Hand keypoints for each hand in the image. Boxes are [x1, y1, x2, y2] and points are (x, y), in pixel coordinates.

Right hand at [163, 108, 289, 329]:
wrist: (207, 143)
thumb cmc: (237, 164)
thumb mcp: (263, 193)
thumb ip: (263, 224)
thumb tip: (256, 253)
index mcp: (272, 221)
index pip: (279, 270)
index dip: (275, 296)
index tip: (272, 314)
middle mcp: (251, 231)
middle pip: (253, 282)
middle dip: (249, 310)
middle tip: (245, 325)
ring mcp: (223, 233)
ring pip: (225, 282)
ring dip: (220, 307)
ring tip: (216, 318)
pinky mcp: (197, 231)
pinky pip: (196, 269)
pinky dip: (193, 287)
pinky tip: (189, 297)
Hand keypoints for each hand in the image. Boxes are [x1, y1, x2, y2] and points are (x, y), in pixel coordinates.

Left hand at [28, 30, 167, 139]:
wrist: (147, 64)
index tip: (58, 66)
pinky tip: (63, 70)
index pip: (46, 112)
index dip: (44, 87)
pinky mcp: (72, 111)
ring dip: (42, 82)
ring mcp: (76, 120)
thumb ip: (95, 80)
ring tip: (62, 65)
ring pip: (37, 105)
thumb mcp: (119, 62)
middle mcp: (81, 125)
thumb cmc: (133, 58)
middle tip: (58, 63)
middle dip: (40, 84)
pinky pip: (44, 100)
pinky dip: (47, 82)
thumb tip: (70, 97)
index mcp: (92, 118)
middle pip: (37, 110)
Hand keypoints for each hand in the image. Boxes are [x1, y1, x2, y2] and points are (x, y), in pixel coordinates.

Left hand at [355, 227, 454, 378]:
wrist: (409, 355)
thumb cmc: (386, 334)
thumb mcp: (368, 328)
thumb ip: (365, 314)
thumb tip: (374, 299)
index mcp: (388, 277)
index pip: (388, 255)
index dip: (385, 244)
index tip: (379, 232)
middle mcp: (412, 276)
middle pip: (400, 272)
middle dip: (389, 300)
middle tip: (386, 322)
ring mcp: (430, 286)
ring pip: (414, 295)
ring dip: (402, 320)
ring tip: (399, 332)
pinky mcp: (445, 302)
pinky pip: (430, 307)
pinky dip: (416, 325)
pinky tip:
────────────────
**Work to complete:** Out of the preceding entries, pull every line containing the string "index".

**Task response:**
index mcp: (272, 221)
index pip: (279, 270)
index dip: (275, 296)
index tip: (272, 314)
index tip: (58, 66)
index pip: (46, 112)
index dip: (44, 87)
index mcp: (92, 118)
index mcp: (388, 277)
index pip: (388, 255)
index dip: (385, 244)
index tip: (379, 232)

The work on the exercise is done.